As seen on the second study or the red bars of the histogram, the bearish noncommercial net-short position held in canola futures was pared by 4,123 contracts, the first time in eight weeks that the size of this net-short position has fallen, now reported at 38,070 contracts. While not shown, this remains close to the largest net-short position held since June 30, 2020. Time will tell if this is a turning point; the media is starting to report discrepancies between Statistics Canada's model-based production estimates and the boots-on-the-ground method conducted by both the Alberta and Saskatchewan governments that bears watching and could swing production by over 1 million metric tons. The investment community could come to view short bearish positions as being risky, also at a time when the board crush margin is pointing to sky-high crush margins.
Noncommercial traders have taken a bullish approach when it comes to trade in wheat. While not shown, the noncommercial position in the mostly actively traded soft red winter wheat moved from a bearish net-short position to a bullish net-long position in the week ending Sept. 27, while for the first time in nine weeks (not shown).

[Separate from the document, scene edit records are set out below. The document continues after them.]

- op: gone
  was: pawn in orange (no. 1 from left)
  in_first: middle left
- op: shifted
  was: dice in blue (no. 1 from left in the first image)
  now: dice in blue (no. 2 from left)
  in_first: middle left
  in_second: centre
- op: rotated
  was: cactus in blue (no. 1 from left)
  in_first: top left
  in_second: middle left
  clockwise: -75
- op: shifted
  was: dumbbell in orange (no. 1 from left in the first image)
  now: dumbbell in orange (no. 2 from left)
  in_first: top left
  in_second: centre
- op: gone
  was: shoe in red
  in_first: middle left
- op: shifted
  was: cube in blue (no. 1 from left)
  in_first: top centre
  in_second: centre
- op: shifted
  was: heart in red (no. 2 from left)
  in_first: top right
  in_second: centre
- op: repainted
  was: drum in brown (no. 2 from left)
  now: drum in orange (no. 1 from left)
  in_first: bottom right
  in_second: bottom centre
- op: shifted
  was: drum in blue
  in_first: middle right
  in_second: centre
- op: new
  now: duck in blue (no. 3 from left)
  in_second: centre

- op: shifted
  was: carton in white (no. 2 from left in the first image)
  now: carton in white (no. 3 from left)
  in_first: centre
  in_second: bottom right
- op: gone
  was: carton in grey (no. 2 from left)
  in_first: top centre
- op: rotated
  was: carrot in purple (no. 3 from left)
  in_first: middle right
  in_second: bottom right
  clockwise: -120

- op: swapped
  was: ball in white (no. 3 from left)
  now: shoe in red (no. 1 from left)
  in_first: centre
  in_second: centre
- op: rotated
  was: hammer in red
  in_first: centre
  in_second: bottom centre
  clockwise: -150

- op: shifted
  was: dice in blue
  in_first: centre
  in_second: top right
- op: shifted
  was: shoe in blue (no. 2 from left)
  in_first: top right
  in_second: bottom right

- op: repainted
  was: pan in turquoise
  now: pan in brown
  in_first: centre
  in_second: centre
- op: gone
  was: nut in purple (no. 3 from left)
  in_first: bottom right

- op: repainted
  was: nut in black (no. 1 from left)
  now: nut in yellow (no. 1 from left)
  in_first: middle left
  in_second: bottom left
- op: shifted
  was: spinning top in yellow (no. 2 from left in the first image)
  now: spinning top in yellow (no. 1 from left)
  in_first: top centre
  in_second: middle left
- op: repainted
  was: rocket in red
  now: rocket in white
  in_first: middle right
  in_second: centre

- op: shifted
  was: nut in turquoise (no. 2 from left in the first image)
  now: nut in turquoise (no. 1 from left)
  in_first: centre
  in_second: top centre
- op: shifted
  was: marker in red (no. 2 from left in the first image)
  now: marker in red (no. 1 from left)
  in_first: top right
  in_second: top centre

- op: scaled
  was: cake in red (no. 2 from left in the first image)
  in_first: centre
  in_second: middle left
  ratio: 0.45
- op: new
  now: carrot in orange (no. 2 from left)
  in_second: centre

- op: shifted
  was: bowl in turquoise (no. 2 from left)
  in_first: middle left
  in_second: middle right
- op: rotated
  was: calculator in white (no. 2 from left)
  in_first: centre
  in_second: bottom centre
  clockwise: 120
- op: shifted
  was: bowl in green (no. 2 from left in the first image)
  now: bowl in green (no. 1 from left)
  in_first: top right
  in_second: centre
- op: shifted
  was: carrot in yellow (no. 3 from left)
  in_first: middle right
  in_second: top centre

As seen with the purple bars on the attached chart, noncommercial traders in hard red spring wheat futures have increased their bullish net-long position for four consecutive weeks to 7,302 contracts net-long, while to the largest level held in 12 weeks. In September, the USDA estimated that U.S. ending stocks of hard red spring wheat will be the lowest in 15 years, while the September reports show U.S. wheat stocks as of Sept. 1 and 2022 production both below normal. There remain varying ideas between Statistics Canada and the provinces over the prairie crop potential, while this is not lost on speculators at a time when Russia could slam the door on Ukraine exports.
The lower study shows the net position held by speculators in Canadian dollar trade, which moved from a bullish net-long to a bearish net short position over the past week. The net-short position of 17,666 contracts is the largest bearish position held since October 2021, or the largest seen in almost one year.